In a judgment on Friday, Mr Justice David Nolan said all grounds of the challenge must fail. The judge said at issue from the plaintiffs’ view was the effectiveness of the legislation (giving rise to the regulations) in the context that the Seanad was not sitting.

There had been a general election in February 2020 and a new government had yet to be formed.

The judge said this “gave rise to a unique set of circumstances whereby the Dáil was not in a position to elect a Taoiseach and thereby not in a position to comply with the constitutional requirement of completing the composition of the Seanad”.

As a result, he said, the statutory instruments making the regulations did not appear on the order paper of the Seanad, prior to their enforceability. Therefore, the plaintiffs argued, the regulations did not have adequate oversight from the legislative branch of the State.

In circumstances where criminal liability attached to certain matters specified by the Minister, the regulations themselves constituted an impermissible delegation of legislative function, they claimed.

The judge said the plaintiffs conceded as to when the legislation was laid before both houses but the issue of the effectiveness of the legislation in the context of the Seanad not sitting was very much part of their case.

He said they argued that the regulations did not have adequate oversight from the legislative branch of the State and, in circumstances where criminal liability attached to certain matters, the regulations themselves constituted an impermissible delegation of legislative function.

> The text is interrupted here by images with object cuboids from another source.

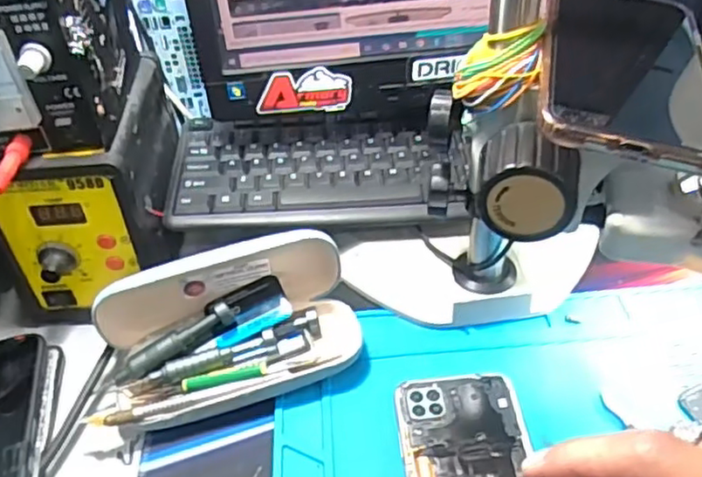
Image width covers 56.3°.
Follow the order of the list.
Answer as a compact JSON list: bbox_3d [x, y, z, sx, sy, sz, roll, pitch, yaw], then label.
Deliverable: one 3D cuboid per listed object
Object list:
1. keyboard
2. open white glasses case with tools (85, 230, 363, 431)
[{"bbox_3d":[-0.024,-0.052,0.518,0.227,0.025,0.114,-1,42,3],"label":"keyboard"},{"bbox_3d":[-0.079,0.061,0.425,0.162,0.070,0.088,-16,44,-13],"label":"open white glasses case with tools"}]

It was clearly the intention of both Houses of the Oireachtas that this legislation should be put in place, for the proper and indeed constitutionally appropriate step of vindicating lives, he said. It was not done “on some party political whim, or some attempted power grab, carried out by an unconscionable dictatorship”.

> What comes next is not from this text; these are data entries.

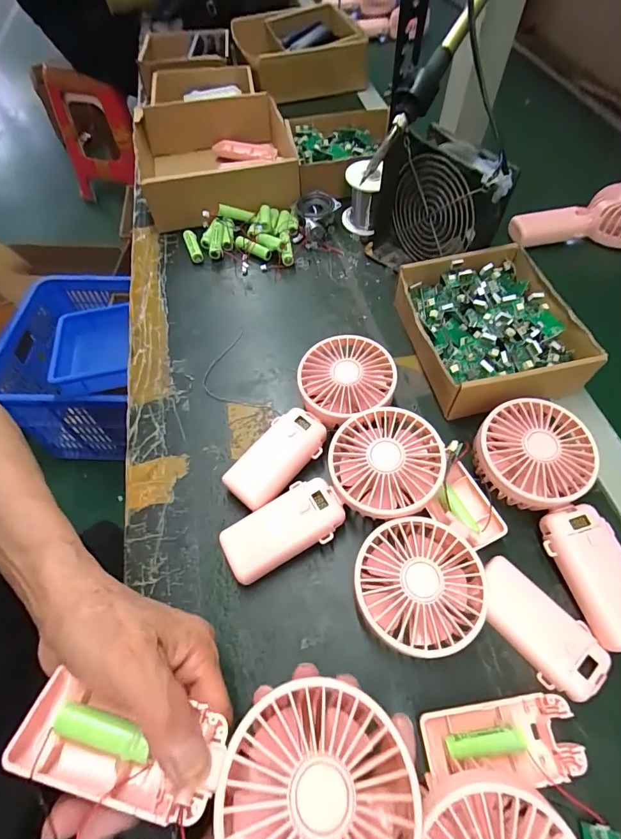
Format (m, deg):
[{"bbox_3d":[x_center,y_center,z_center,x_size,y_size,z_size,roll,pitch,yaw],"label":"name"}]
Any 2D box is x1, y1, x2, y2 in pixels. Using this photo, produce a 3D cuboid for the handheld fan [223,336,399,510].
[{"bbox_3d":[0.003,0.002,0.363,0.083,0.047,0.180,34,65,20],"label":"handheld fan"}]

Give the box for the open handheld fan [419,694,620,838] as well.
[{"bbox_3d":[0.109,0.225,0.217,0.124,0.044,0.120,0,58,1],"label":"open handheld fan"}]

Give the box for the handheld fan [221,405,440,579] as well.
[{"bbox_3d":[0.022,0.067,0.318,0.180,0.057,0.086,-35,64,-19],"label":"handheld fan"}]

For the plaintiffs to come to court to say, on this particular point, that the legislation and more particularly the regulations, were “somehow invalid due to an alleged technicality seems to me to be wrong”.

He also said it cannot go without commenting that Nial Ring had been “the first citizen of the capital city of the State”. He served as lord mayor from June 2018 to July 2019.

He found that the safeguards contained in the legislation were appropriate and therefore the legislation and regulations were constitutional.